I’m not some Pollyanna who thinks everyone should love everything. I was lobbying for NUANCE, not baseless positivity. It was not my intention to slam all critics or the art of criticism. In fact, I think the crass thumbs up/thumbs down internet culture is detrimental to this art form. Scott Brown’s review, which I quoted, was not positive! It was mixed and complicated, like the show.
I just wanted to jump in here and correct you on one front, Lucky. It was Chelsea Grill on a TUESDAY night when you struggled to split the check. But regardless, good points all around. Bravo, folks! Good talk!

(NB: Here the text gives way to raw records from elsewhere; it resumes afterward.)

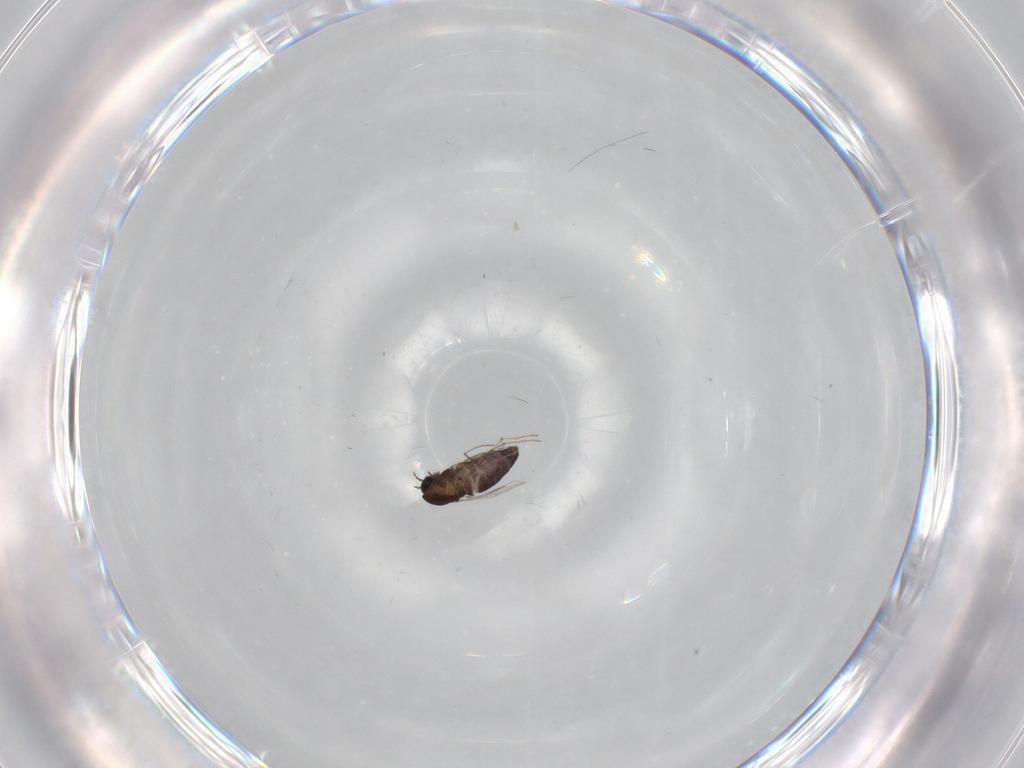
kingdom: Animalia
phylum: Arthropoda
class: Insecta
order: Diptera
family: Chironomidae
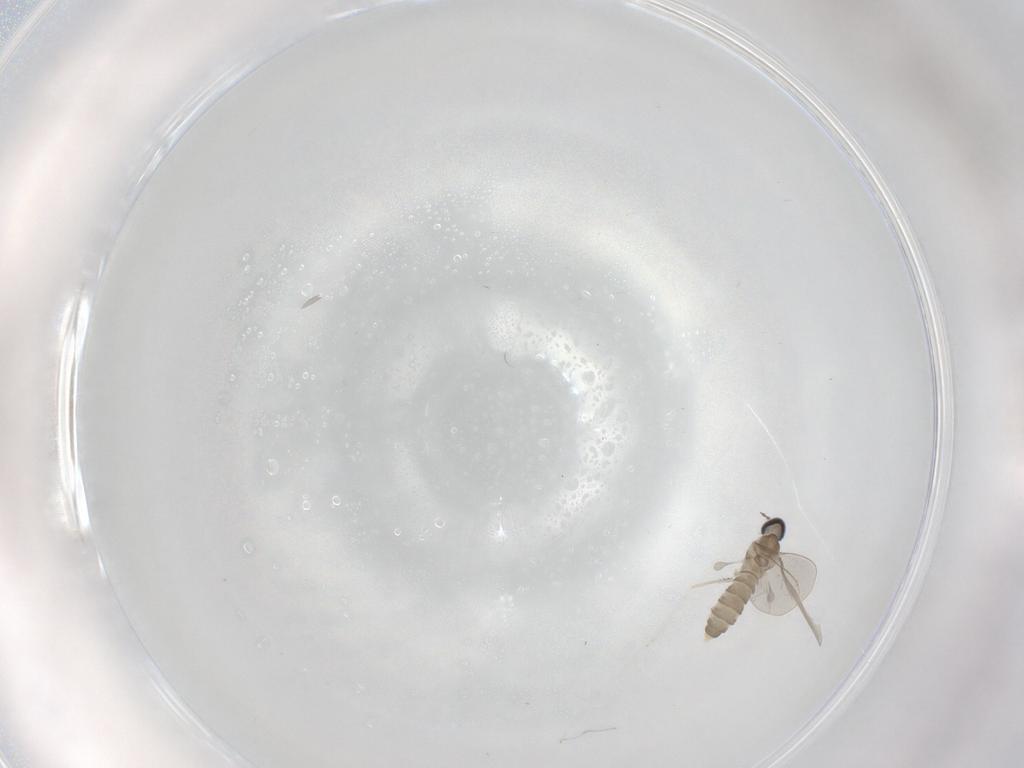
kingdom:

Something else that just occurred to me: When a bad show has redeeming qualities, it can be harder for me than when it doesn’t. Because it suggests an unreached potential. Like, “well the set was great and that one song rocked, so there’s not a complete lack of talent here…where did it go wrong?” (We know where Spider-Man went wrong, I’m speaking generally.) Again, that’s not something that critics should necessarily be concerned with, but for me as an audience member, it sort of makes me sad. For example, I saw Dance of the Vampires twice, because I saw an early hot mess of a preview but there were things in it I really liked. When I went back, the show had gotten 100 times better. It still wasn’t enough, and in a way the fact that it seemed like they had the POTENTIAL to turn it around if they’d had a little more time and money was harder than if it had just sucked, even though the experience of watching the show was more enjoyable. Does that make sense? I think the story of flops that have gone on to become beloved, or have cult followings, is the story of failed potential. That’s why they captivate people.
P.S. Lest you still think stagecraft is not an important element of theatre, WAR HORSE was a success on every level solely because of its stagecraft. Critics likes it. Tourists liked it. Awards committees liked it. It wasn’t the script. It was the giant horse puppets.
Off-topic but WAR HORSE (which I loved) is my best ammunition in my argument that the Tonys should have two Best Play categories — one for the playwright/script and one for the producers/production, similar to the way the musical categories are broken up.
P.P.S. Refusing to post the comments of people who (CIVILLY!) disagree with you is, in essence, silencing your critics. And what could undermine your defense of criticism more than that?
Sorry, bro. I was away from my computer basically all weekend. Important Homeland marathon to attend to.
I’m all caught up now, though. And all the comments are live.